FADE IN – Summer 2017, end of sophomore year. Midway upon the journey of our college lives, I found myself within a city dark, for the straightforward pathway had been lost. The first two years of school, I skulked around the halls of College Avenue West as if I had something lodged underneath the quick of my nails, a constant ache in the jaw. Like any coming-of-age tale worth its salt, mine began with a choice, the blue pill or the red pill; do I follow the proverbial rabbit down the rabbit hole and stay basking in a fantasy a little longer? The envelope ruffled uneasily on my table. I had been offered a transfer spot to see out the rest of college at New York University (NYU), where I had spent the last six months and where, in a fit of misplaced trust and affection, I had previously turned down a full time offer. You see, NYU had become my own version of Charles Foster Kane’s Rosebud. For two years, I had been racing against phantom versions of myself that chose differently and went to film school. It would have been so easy to bite down on the careless wish in front of me and blink the last two years out of existence, but somehow, I didn’t. The possibility tasted like ash on my tongue, for reasons I could not fathom. It felt more like a poisoned chalice than a holy grail, tragedy than triumph, like I was running away from rather than running towards something I had so desperately craved. I needed to come home. Something about my time in Singapore and Yale-NUS College still felt unfinished and I had to dislodge this ache in the jaw somehow before I could allow myself to move on. I’ve never met a lost cause I didn’t fancy.

CUT TO – January 2018, second semester of junior year.
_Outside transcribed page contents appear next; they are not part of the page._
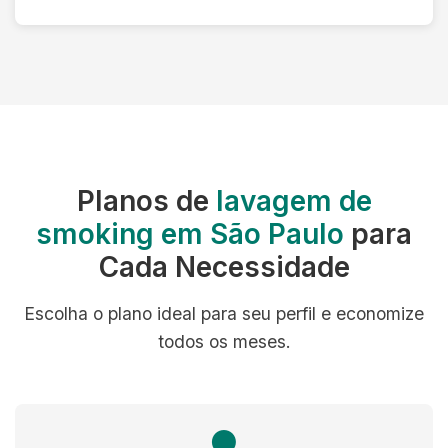
Planos de
lavagem de
smoking em São Paulo
para
Cada Necessidade
Escolha o plano ideal para seu perfil e economize
todos os meses.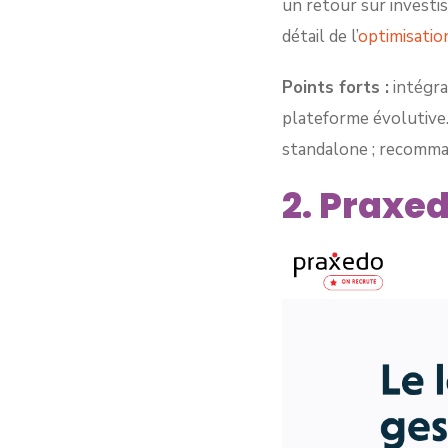
un retour sur investi
détail de l’
optimisation
Points forts :
intégra
plateforme évolutive
standalone ; recomman
2. Praxe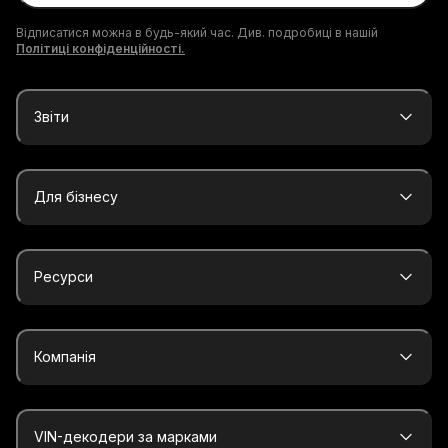
Відписатися можна в будь-який час. Див. подробиці в нашій
Політиці конфіденційності.
Звіти
Для бізнесу
Ресурси
Компанія
VIN-декодери за марками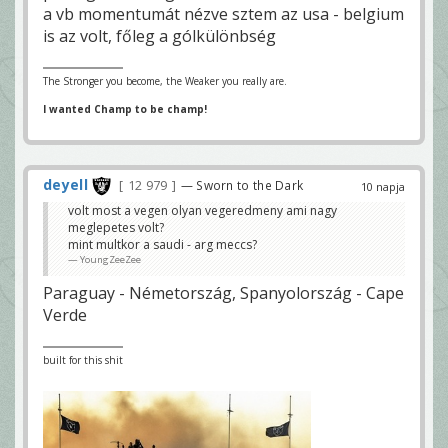
a vb momentumát nézve sztem az usa - belgium
is az volt, főleg a gólkülönbség
The Stronger you become, the Weaker you really are.
I wanted Champ to be champ!
deyell
12 979
— Sworn to the Dark
10 napja
volt most a vegen olyan vegeredmeny ami nagy
meglepetes volt?
mint multkor a saudi - arg meccs?
YoungZeeZee
Paraguay - Németország, Spanyolország - Cape
Verde
built for this shit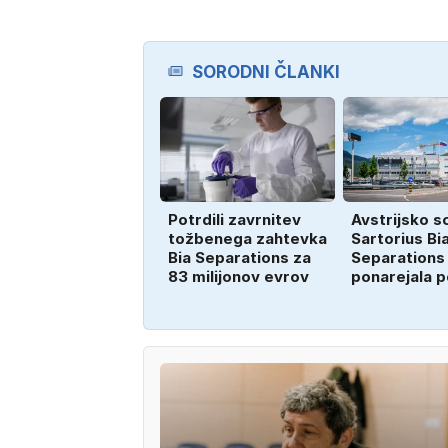
SORODNI ČLANKI
Potrdili zavrnitev
Avstrijsko s
tožbenega zahtevka
Sartorius Bi
Bia Separations za
Separations
83 milijonov evrov
ponarejala 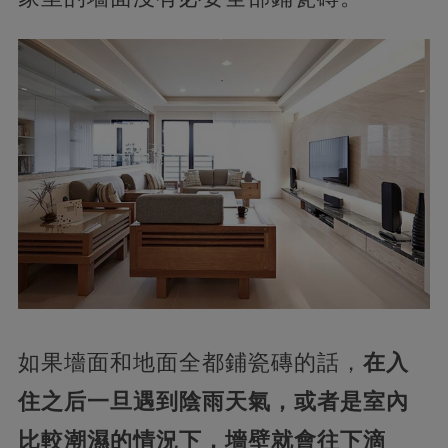
如果墻面和地面全都鋪瓷磚的話，
在入
住之后一旦遇到陰雨天氣，或者是室內
比較潮濕的情況下，墻壁就會往下滴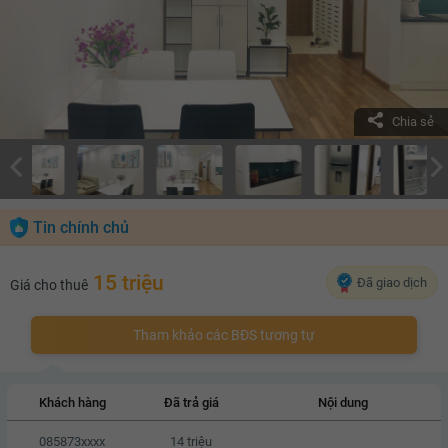
Chia sẻ
Tin chính chủ
15 triệu
Đã giao dịch
Giá cho thuê
Tham khảo các BĐS tương tự
Khách hàng
Đã trả giá
Nội dung
085873xxxx
14 triệu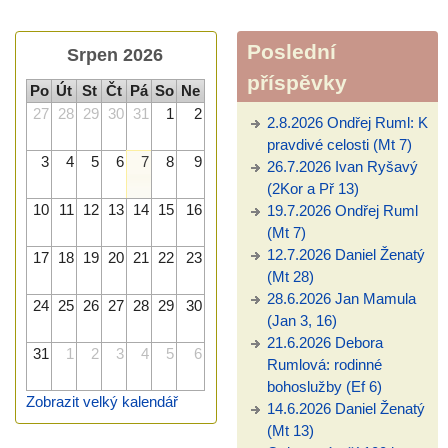
Poslední
Srpen 2026
příspěvky
Po
Út
St
Čt
Pá
So
Ne
27
28
29
30
31
1
2
2.8.2026 Ondřej Ruml: K
pravdivé celosti (Mt 7)
3
4
5
6
7
8
9
26.7.2026 Ivan Ryšavý
(2Kor a Př 13)
10
11
12
13
14
15
16
19.7.2026 Ondřej Ruml
(Mt 7)
12.7.2026 Daniel Ženatý
17
18
19
20
21
22
23
(Mt 28)
28.6.2026 Jan Mamula
24
25
26
27
28
29
30
(Jan 3, 16)
21.6.2026 Debora
31
1
2
3
4
5
6
Rumlová: rodinné
bohoslužby (Ef 6)
Zobrazit velký kalendář
14.6.2026 Daniel Ženatý
(Mt 13)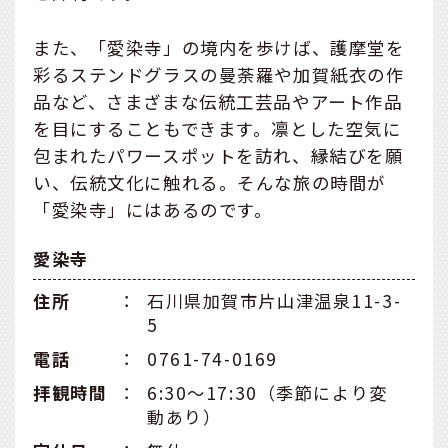
また、「愛染寺」の境内を歩けば、護摩堂を
彩るステンドグラスの曼荼羅や加賀紙衣の作
品など、さまざまな伝統工芸品やアート作品
を目にすることもできます。凛とした空気に
包まれたパワースポットを訪れ、縁結びを願
い、伝統文化に触れる。そんな旅の時間が
「愛染寺」にはあるのです。
愛染寺
住所
：
石川県加賀市片山津温泉11-3-
5
電話
：
0761-74-0169
拝観時間
：
6:30〜17:30（季節により変
動あり）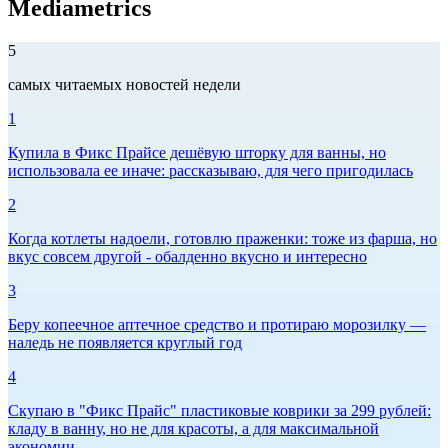
Mediametrics
5
самых читаемых новостей недели
1
Купила в Фикс Прайсе дешёвую шторку для ванны, но
использовала ее иначе: рассказываю, для чего пригодилась
2
Когда котлеты надоели, готовлю праженки: тоже из фарша, но
вкус совсем другой - обалденно вкусно и интересно
3
Беру копеечное аптечное средство и протираю морозилку —
наледь не появляется круглый год
4
Скупаю в "Фикс Прайс" пластиковые коврики за 299 рублей:
кладу в ванну, но не для красоты, а для максимальной
экономии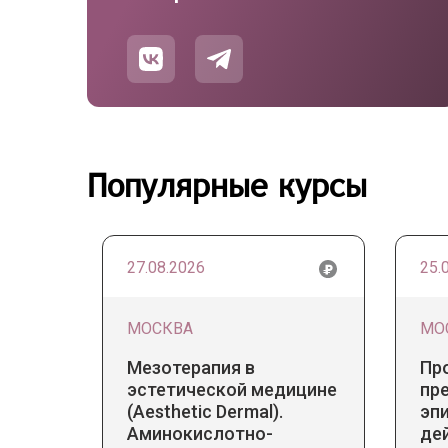
Популярные курсы
27.08.2026
25.
МОСКВА
МО
Мезотерапия в
Пр
эстетической медицине
пр
(Aesthetic Dermal).
эп
Аминокислотно-
де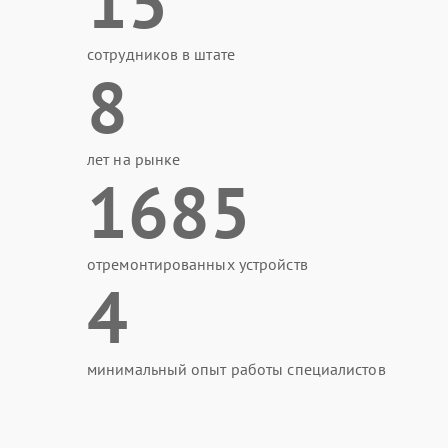
15
сотрудников в штате
8
лет на рынке
1685
отремонтированных устройств
4
минимальный опыт работы специалистов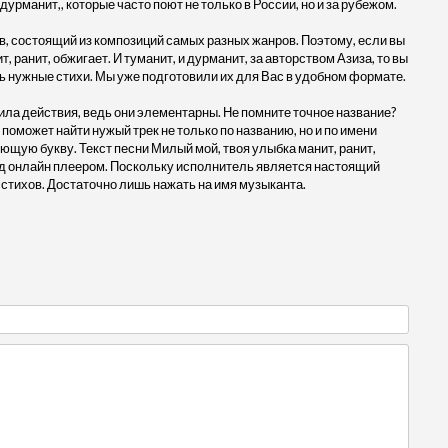
дурманит,, которые часто поют не только в России, но и за рубежом.
, состоящий из композиций самых разных жанров. Поэтому, если вы
 ранит, обжигает. И туманит, и дурманит, за авторством Азиза, то вы
ть нужные стихи. Мы уже подготовили их для Вас в удобном формате.
ила действия, ведь они элементарны. Не помните точное название?
 поможет найти нужый трек не только по названию, но и по имени
ющую букву. Текст песни Милый мой, твоя улыбка манит, ранит,
под онлайн плеером. Поскольку исполнитель является настоящий
 стихов. Достаточно лишь нажать на имя музыканта.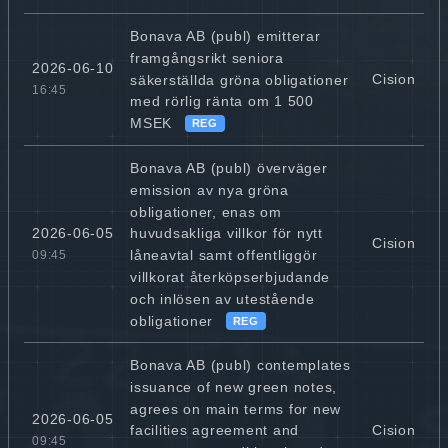
Bonava AB (publ) emitterar
framgångsrikt seniora
2026-06-10
Cision
säkerställda gröna obligationer
16:45
med rörlig ränta om 1 500
MSEK
REG
Bonava AB (publ) överväger
emission av nya gröna
obligationer, enas om
2026-06-05
huvudsakliga villkor för nytt
Cision
låneavtal samt offentliggör
09:45
villkorat återköpserbjudande
och inlösen av utestående
obligationer
REG
Bonava AB (publ) contemplates
issuance of new green notes,
agrees on main terms for new
2026-06-05
Cision
facilities agreement and
09:45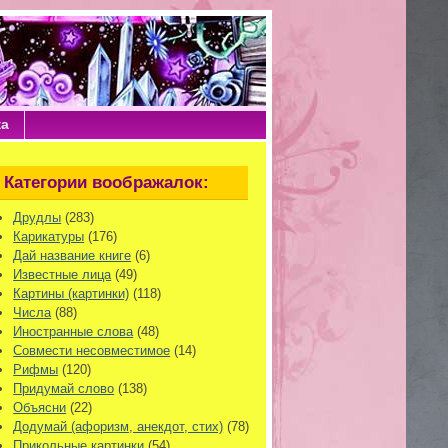
ка
Категории воображалок:
Друдлы
(283)
Карикатуры
(176)
Дай название книге
(6)
Известные лица
(49)
Картины (картинки)
(118)
Числа
(88)
Иностранные слова
(48)
Совмести несовместимое
(14)
Рифмы
(120)
Придумай слово
(138)
Объясни
(22)
Додумай (афоризм, анекдот, стих)
(78)
Прикольные картинки
(54)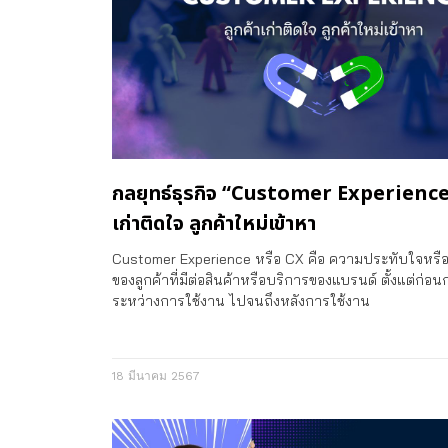
กลยุทธ์ธุรกิจ “Customer Experience”
เก่าติดใจ ลูกค้าใหม่เข้าหา
Customer Experience หรือ CX คือ ความประทับใจหร
ของลูกค้าที่มีต่อสินค้าหรือบริการของแบรนด์ ตั้งแต่ก่อ
ระหว่างการใช้งาน ไปจนถึงหลังการใช้งาน
18 มีนาคม 2567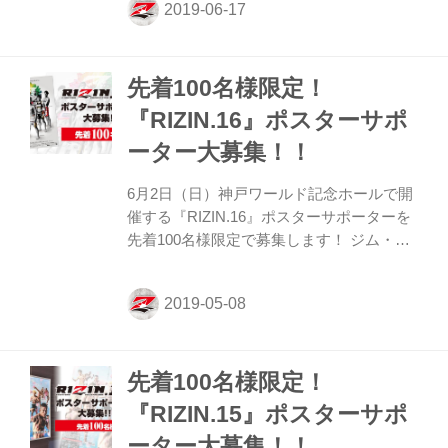
だける方は、下記の注意事項をご確認いた
だき、ご同意の上、入力フォームより必要
事項のご入力をお願い致します。 お申込み
先着100名様限定！
は6月23日（日）18時締切（但し、締め切
り前でも定員になり次第、締め切らせてい
『RIZIN.16』ポスターサポ
ただく場合がございます）。 ※注意事項※
ーター大募集！！
・個人の方はお申込みいただけませんの
で、予めご了承ください。 ・ポスターサイ
6月2日（日）神戸ワールド記念ホールで開
ズはB2とB3サイズ 各1枚ずつの合計2枚と
催する『RIZIN.16』ポスターサポーターを
なります。 ・ポスターの発...
先着100名様限定で募集します！ ジム・道
場、飲食店やその他の店舗・企業で
『RIZIN.16』のポスター掲示にご協力いた
だける方は、下記の注意事項をご確認いた
だき、ご同意の上、入力フォームより必要
事項のご入力をお願い致します。 お申込み
先着100名様限定！
は5月15日（水）18時締切（但し、締め切
り前でも定員になり次第、締め切らせてい
『RIZIN.15』ポスターサポ
ただく場合がございます）。 ※注意事項※
ーター大募集！！
・個人の方はお申込みいただけませんの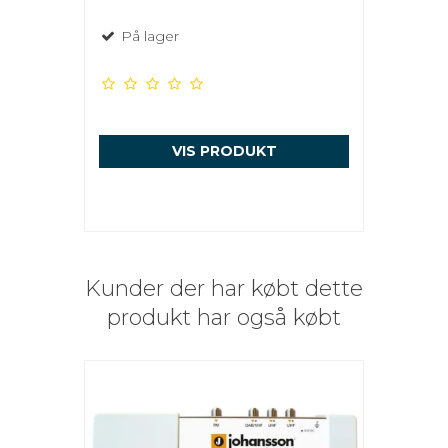
På lager
VIS PRODUKT
Kunder der har købt dette
produkt har også købt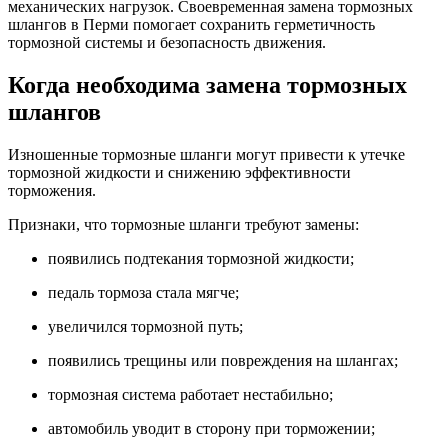
механических нагрузок. Своевременная замена тормозных
шлангов в Перми помогает сохранить герметичность
тормозной системы и безопасность движения.
Когда необходима замена тормозных
шлангов
Изношенные тормозные шланги могут привести к утечке
тормозной жидкости и снижению эффективности
торможения.
Признаки, что тормозные шланги требуют замены:
появились подтекания тормозной жидкости;
педаль тормоза стала мягче;
увеличился тормозной путь;
появились трещины или повреждения на шлангах;
тормозная система работает нестабильно;
автомобиль уводит в сторону при торможении;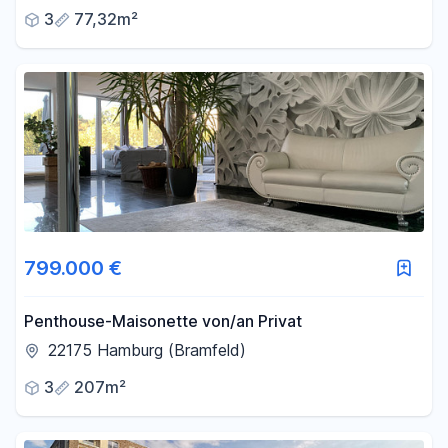
3
77,32m²
799.000 €
Penthouse-Maisonette von/an Privat
22175 Hamburg (Bramfeld)
3
207m²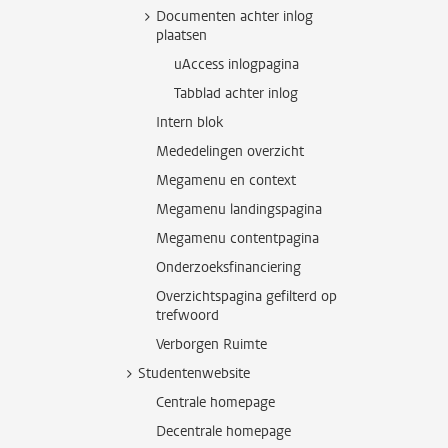
Documenten achter inlog
plaatsen
uAccess inlogpagina
Tabblad achter inlog
Intern blok
Mededelingen overzicht
Megamenu en context
Megamenu landingspagina
Megamenu contentpagina
Onderzoeksfinanciering
Overzichtspagina gefilterd op
trefwoord
Verborgen Ruimte
Studentenwebsite
Centrale homepage
Decentrale homepage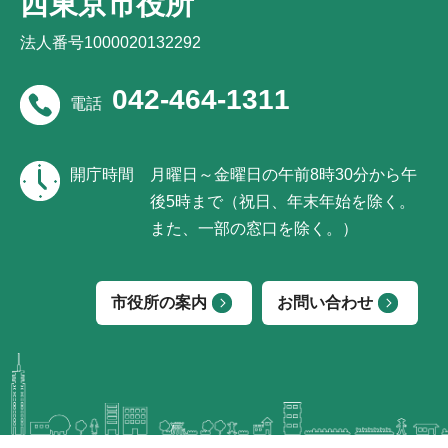
西東京市役所
法人番号1000020132292
042-464-1311
電話
開庁時間
月曜日～金曜日の午前8時30分から午
後5時まで（祝日、年末年始を除く。
また、一部の窓口を除く。）
市役所の案内
お問い合わせ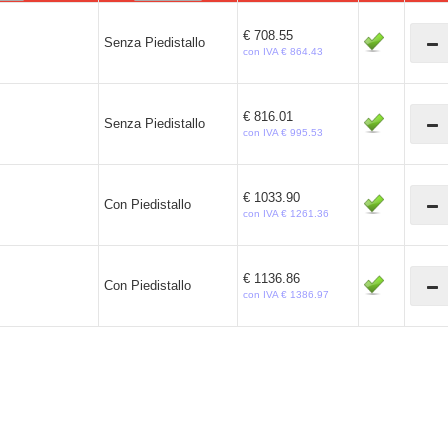
€ 708.55
Senza Piedistallo
con IVA € 864.43
€ 816.01
Senza Piedistallo
con IVA € 995.53
€ 1033.90
Con Piedistallo
con IVA € 1261.36
€ 1136.86
Con Piedistallo
con IVA € 1386.97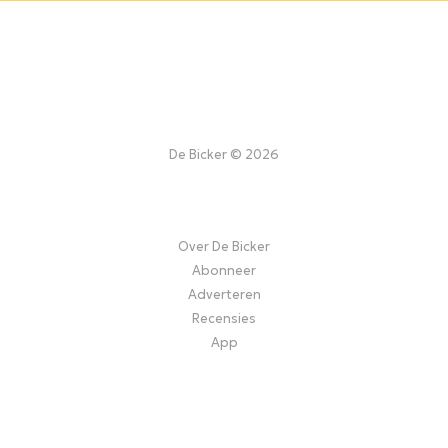
De Bicker © 2026
Over De Bicker
Abonneer
Adverteren
Recensies
App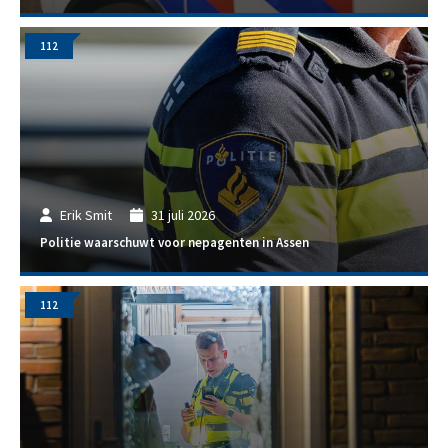
112
Erik Smit
31 juli 2026
Politie waarschuwt voor nepagenten in Assen
112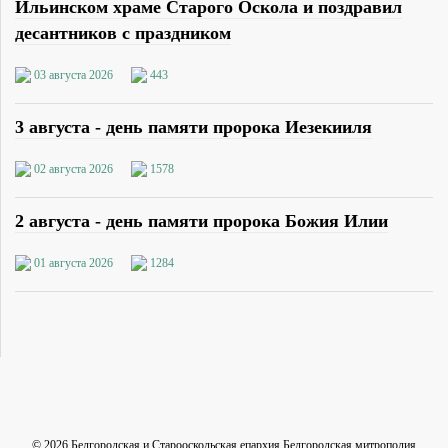
Ильинском храме Старого Оскола и поздравил
десантников с праздником
03 августа 2026
443
3 августа - день памяти пророка Иезекииля
02 августа 2026
1578
2 августа - день памяти пророка Божия Илии
01 августа 2026
1284
©
2026
Белгородская и Старооскольская епархия Белгородская митрополия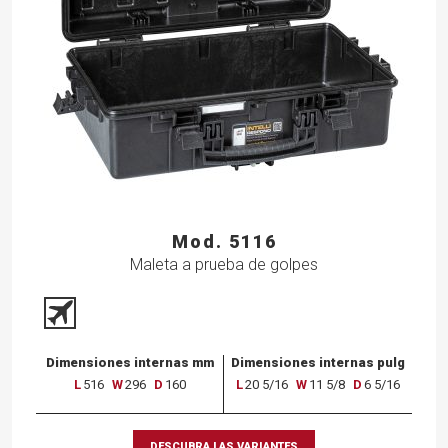
Mod. 5116
Maleta a prueba de golpes
Dimensiones internas mm
Dimensiones internas pulg
L
516
W
296
D
160
L
20 5/16
W
11 5/8
D
6 5/16
DESCUBRA LAS VARIANTES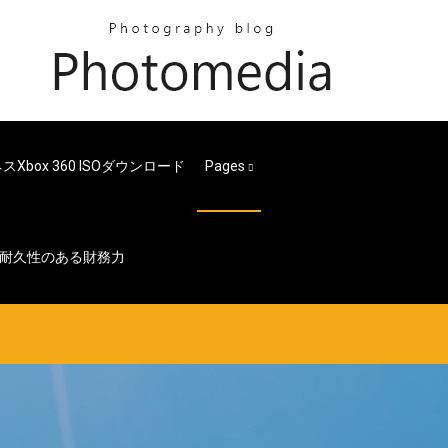
Xbox 360 ISOダウンロード
Pages
耐久性のある財務力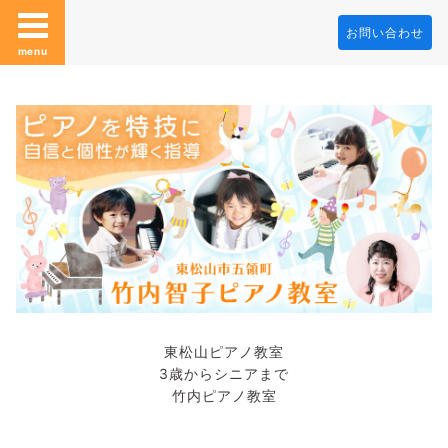
お問い合わせ
menu
東松山ピアノ教室
3歳からシニアまで
竹内ピアノ教室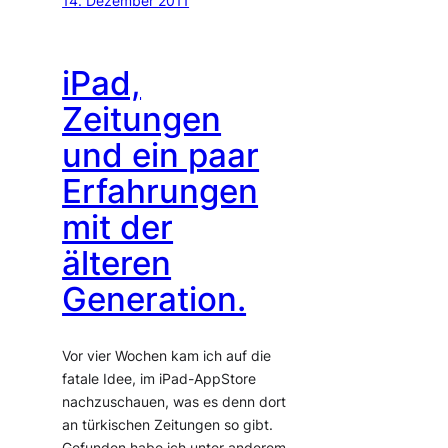
14. Dezember 2011
iPad,
Zeitungen
und ein paar
Erfahrungen
mit der
älteren
Generation.
Vor vier Wochen kam ich auf die
fatale Idee, im iPad-AppStore
nachzuschauen, was es denn dort
an türkischen Zeitungen so gibt.
Gefunden habe ich unter anderem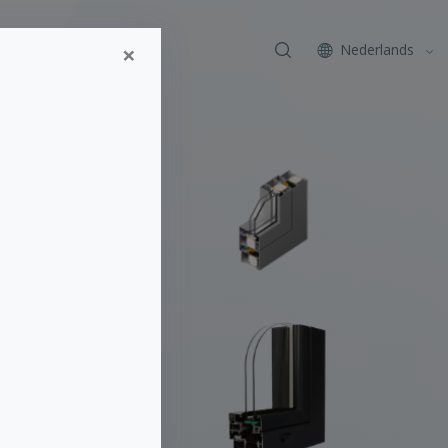
×
Contact
Nederlands
x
I had been back in Singapore for six months at this point, long enough for me to begin yearning for the wind beneath my sails again. The previous six months were fun, a neon-hued embrace of heartbreak and all the self-pitying and too much dancing that came along with that. What do you do after you wring out every last drop of heartache and leave it in the corner along with the broken wine glass stems? How do you build atop the cinders of Carthage? I had run out of excuses to not begin to do what I had returned for– my heart was whole again and all my friends were embarking on their own journeys abroad. For once, there was nothing more “urgent” I could hide behind, no fritting away acorns of time lulling in the suite common area. And so I dived, heart-first and headlong into a bear-hug of work. Project after project, film after film, I continued apace in my drumbeat metronome stride. I started to undo the myths which I convinced myself of in those mislaid opening years and found myself drinking the kool-aid the school had been shilling. Not one for institutional bluster, I found myself actually believing that my experience here was made of something else.

DISSOLVE TO– May 2019, knocking on graduation’s door. We seem to be in a rich cultural vein for endings at the moment, endgames to wars waged infinity and uneasy iron thrones threatening to be filled. Where conclusions can easily be undone with endless prequels, spinoffs and retcons, where do we begin to get the sense of an ending after four breathless years?

In Greek poet Constantine Cavafy’s introspective Ithaka, we are reminded of a seemingly trite platitude: take pause on the journey as you seek your way home. Indeed, a two year long homecoming is what I’ve been blabbing about in the past seven hundred words or so. Perhaps, it is not so much that we find ourselves on our way home but we find home on our way home. These four years have been an adventure lived by night, through whiskey in tea cups and Dancing Queen left on repeat; of a thousand graceless nights strung together into a glimmering constellation where the prosaic becomes poetic. It was too slow then all too fast all at once, a life lived in reverse as we spent the beginning slow and perhaps for granted, thinking that in the before there would always be an after. Now that this endless night is drawing to a close, the sunlight peeking through our blackout blinds and scraping our floorboards and ceilings, what will our view from the afternoon be?